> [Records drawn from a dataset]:

----

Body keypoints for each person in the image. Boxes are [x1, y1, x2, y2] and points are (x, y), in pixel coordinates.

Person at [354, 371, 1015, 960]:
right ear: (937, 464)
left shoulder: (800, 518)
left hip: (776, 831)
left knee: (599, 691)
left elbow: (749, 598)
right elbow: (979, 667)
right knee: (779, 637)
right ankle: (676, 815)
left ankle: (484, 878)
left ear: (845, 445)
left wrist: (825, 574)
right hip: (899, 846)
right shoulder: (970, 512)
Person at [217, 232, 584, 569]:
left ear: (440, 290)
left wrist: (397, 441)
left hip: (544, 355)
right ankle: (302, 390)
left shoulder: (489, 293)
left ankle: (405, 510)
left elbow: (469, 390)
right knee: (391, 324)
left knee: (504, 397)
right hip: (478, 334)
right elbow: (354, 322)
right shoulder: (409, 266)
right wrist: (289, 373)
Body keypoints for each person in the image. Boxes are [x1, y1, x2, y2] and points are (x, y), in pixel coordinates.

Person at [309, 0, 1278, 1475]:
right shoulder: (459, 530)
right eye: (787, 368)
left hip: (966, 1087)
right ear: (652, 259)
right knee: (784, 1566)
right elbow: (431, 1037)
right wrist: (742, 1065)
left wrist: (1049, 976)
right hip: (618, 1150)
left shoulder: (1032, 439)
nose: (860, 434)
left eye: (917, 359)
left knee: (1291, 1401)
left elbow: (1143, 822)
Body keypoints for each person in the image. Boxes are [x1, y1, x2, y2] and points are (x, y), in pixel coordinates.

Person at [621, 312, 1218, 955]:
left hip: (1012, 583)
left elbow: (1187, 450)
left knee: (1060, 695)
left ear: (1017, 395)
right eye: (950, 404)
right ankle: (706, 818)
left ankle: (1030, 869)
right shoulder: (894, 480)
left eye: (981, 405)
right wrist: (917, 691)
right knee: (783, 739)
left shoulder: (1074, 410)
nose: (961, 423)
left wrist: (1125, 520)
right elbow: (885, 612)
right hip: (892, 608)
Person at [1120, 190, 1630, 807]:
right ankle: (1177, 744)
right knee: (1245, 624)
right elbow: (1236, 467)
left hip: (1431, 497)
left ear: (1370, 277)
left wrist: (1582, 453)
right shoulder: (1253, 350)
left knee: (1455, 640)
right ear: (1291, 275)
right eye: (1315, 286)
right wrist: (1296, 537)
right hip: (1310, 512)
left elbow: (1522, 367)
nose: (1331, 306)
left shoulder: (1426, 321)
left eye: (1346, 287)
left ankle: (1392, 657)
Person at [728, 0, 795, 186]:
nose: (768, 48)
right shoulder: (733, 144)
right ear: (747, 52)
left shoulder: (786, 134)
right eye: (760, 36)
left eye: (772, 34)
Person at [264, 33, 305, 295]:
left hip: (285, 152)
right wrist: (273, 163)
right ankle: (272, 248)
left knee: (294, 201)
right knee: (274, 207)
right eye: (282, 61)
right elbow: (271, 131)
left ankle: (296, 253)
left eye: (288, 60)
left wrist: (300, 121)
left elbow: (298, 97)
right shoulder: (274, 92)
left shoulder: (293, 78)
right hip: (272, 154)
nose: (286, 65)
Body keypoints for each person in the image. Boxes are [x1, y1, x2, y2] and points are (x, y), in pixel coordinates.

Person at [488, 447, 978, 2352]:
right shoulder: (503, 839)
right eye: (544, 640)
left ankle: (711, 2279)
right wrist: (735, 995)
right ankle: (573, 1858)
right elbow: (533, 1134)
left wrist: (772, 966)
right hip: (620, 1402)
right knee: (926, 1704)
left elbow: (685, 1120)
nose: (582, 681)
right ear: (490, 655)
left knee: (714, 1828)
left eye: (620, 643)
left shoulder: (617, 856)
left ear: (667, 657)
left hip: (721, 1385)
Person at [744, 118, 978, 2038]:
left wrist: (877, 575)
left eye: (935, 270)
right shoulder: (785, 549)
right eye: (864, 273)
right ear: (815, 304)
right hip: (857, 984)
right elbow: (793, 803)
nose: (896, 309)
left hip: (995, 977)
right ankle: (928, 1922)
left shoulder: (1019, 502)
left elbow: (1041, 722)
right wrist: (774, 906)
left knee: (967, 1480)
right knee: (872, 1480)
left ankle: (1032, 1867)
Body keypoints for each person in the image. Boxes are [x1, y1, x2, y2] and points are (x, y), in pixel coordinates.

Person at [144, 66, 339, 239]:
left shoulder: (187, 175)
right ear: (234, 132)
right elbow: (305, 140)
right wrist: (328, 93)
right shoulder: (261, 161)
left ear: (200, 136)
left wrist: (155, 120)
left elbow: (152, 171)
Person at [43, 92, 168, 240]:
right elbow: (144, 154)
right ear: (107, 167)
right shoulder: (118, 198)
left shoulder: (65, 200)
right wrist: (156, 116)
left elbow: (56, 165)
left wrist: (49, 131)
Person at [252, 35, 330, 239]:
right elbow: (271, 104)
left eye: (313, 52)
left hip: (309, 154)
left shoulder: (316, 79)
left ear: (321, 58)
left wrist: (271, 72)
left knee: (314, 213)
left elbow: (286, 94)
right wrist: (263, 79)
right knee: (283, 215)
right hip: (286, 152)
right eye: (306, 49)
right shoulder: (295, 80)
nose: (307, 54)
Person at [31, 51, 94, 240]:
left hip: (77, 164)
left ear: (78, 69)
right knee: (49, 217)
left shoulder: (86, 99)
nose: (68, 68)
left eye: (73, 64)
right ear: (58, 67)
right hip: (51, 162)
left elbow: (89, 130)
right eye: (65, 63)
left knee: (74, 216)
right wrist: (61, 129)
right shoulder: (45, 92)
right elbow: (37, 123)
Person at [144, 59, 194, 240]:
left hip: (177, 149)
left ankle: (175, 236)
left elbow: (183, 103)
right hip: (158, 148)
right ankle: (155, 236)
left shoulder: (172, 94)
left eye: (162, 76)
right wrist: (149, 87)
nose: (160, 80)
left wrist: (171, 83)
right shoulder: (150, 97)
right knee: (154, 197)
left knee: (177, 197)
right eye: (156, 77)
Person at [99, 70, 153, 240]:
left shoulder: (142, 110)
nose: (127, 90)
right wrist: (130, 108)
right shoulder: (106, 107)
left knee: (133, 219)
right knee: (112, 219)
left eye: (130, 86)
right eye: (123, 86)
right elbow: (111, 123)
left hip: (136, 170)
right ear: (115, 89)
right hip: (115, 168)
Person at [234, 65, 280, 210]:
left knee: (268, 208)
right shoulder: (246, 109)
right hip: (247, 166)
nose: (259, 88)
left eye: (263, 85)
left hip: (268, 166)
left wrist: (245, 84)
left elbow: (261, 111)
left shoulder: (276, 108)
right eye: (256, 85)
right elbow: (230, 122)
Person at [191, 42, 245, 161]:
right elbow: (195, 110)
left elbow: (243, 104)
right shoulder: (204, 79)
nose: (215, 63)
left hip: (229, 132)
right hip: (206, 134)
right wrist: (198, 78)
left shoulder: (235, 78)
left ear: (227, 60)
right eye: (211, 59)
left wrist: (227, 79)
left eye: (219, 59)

----

> [WORK TASK]: Beginning at the first line of the data above, retype each line until you reach the line containing "right ankle: (1177, 744)", and include that one too. Add nothing else.

> [TASK RESULT]:
Body keypoints for each person in the image. Boxes are [x1, y1, x2, y2] and points are (x, y), in pixel coordinates.

Person at [354, 371, 1015, 960]:
right ear: (937, 464)
left shoulder: (800, 518)
left hip: (776, 831)
left knee: (599, 691)
left elbow: (749, 598)
right elbow: (979, 667)
right knee: (779, 637)
right ankle: (676, 815)
left ankle: (484, 878)
left ear: (845, 445)
left wrist: (825, 574)
right hip: (899, 846)
right shoulder: (970, 512)
Person at [217, 232, 584, 569]:
left ear: (440, 290)
left wrist: (397, 441)
left hip: (544, 355)
right ankle: (302, 390)
left shoulder: (489, 293)
left ankle: (405, 510)
left elbow: (469, 390)
right knee: (391, 324)
left knee: (504, 397)
right hip: (478, 334)
right elbow: (354, 322)
right shoulder: (409, 266)
right wrist: (289, 373)
Body keypoints for each person in the image. Boxes are [x1, y1, x2, y2] and points are (x, y), in pixel coordinates.

Person at [309, 0, 1278, 1475]:
right shoulder: (459, 530)
right eye: (787, 368)
left hip: (966, 1087)
right ear: (652, 259)
right knee: (784, 1566)
right elbow: (431, 1037)
right wrist: (742, 1065)
left wrist: (1049, 976)
right hip: (618, 1150)
left shoulder: (1032, 439)
nose: (860, 434)
left eye: (917, 359)
left knee: (1291, 1401)
left elbow: (1143, 822)
Body keypoints for each person in the image. Boxes are [x1, y1, x2, y2] and points are (x, y), in pixel coordinates.

Person at [621, 312, 1218, 955]:
left hip: (1012, 583)
left elbow: (1187, 450)
left knee: (1060, 695)
left ear: (1017, 395)
right eye: (950, 404)
right ankle: (706, 818)
left ankle: (1030, 869)
right shoulder: (894, 480)
left eye: (981, 405)
right wrist: (917, 691)
right knee: (783, 739)
left shoulder: (1074, 410)
nose: (961, 423)
left wrist: (1125, 520)
right elbow: (885, 612)
right hip: (892, 608)
Person at [1120, 190, 1630, 807]:
right ankle: (1177, 744)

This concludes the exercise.